• YOUR GOAL: Write out each entry below exactly. Do not include the images.

########################################

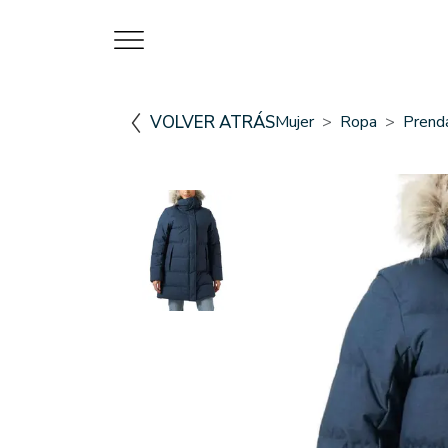
VOLVER ATRÁS
Mujer
Ropa
Prenda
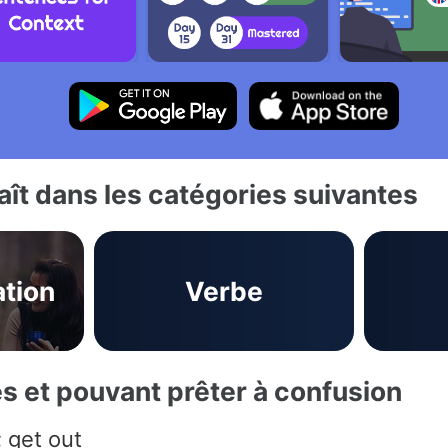
ît dans les catégories suivantes
tion
Verbe
es et pouvant prêter à confusion
; get out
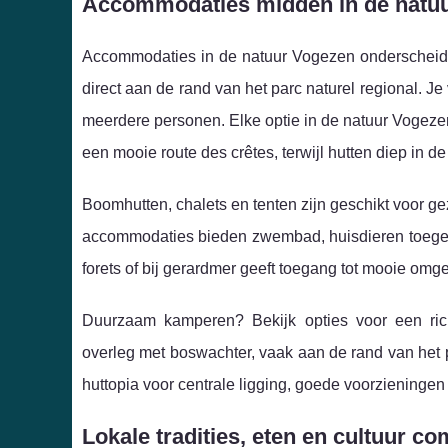
Accommodaties midden in de natuur
Accommodaties in de natuur Vogezen onderscheide
direct aan de rand van het parc naturel regional. J
meerdere personen. Elke optie in de natuur Vogeze
een mooie route des crêtes, terwijl hutten diep in d
Boomhutten, chalets en tenten zijn geschikt voor ge
accommodaties bieden zwembad, huisdieren toegesta
forets of bij gerardmer geeft toegang tot mooie om
Duurzaam kamperen? Bekijk opties voor een ric
overleg met boswachter, vaak aan de rand van het pa
huttopia voor centrale ligging, goede voorzieningen
Lokale tradities, eten en cultuur c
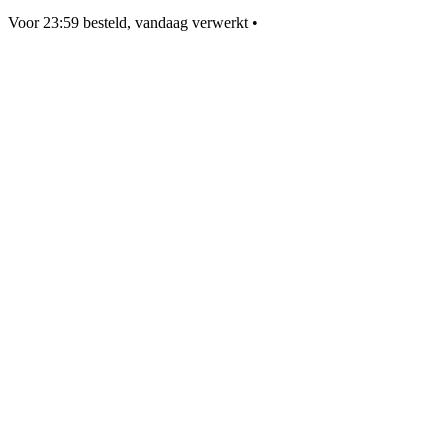
Voor 23:59 besteld, vandaag verwerkt
•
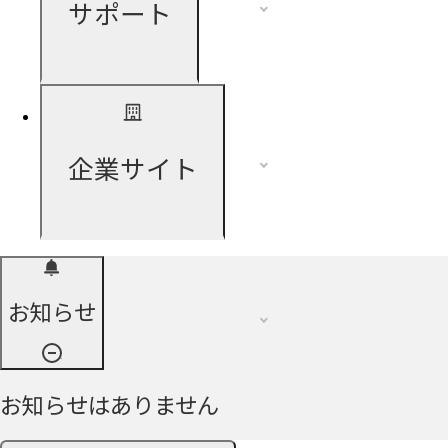
サポート
企業サイト
お知らせ
お知らせはありません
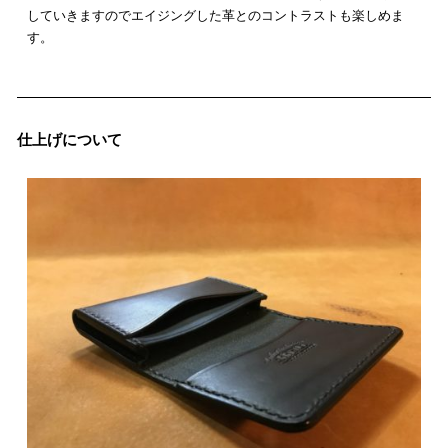
していきますのでエイジングした革とのコントラストも楽しめま
す。
仕上げについて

########################################

• RESPONSE TO THE TASK:
VOLVER ATRÁS
Mujer
Ropa
Prenda
ît dans les catégories suivantes
tion
Verbe
es et pouvant prêter à confusion
; get out
Accommodaties midden in de natuur
Accommodaties in de natuur Vogezen onderscheide
direct aan de rand van het parc naturel regional. J
meerdere personen. Elke optie in de natuur Vogeze
een mooie route des crêtes, terwijl hutten diep in d
Boomhutten, chalets en tenten zijn geschikt voor ge
accommodaties bieden zwembad, huisdieren toegesta
forets of bij gerardmer geeft toegang tot mooie om
Duurzaam kamperen? Bekijk opties voor een ric
overleg met boswachter, vaak aan de rand van het pa
huttopia voor centrale ligging, goede voorzieningen
Lokale tradities, eten en cultuur c
Voor 23:59 besteld, vandaag verwerkt
•
サポート
企業サイト
お知らせ
お知らせはありません
していきますのでエイジングした革とのコントラストも楽しめま
す。
仕上げについて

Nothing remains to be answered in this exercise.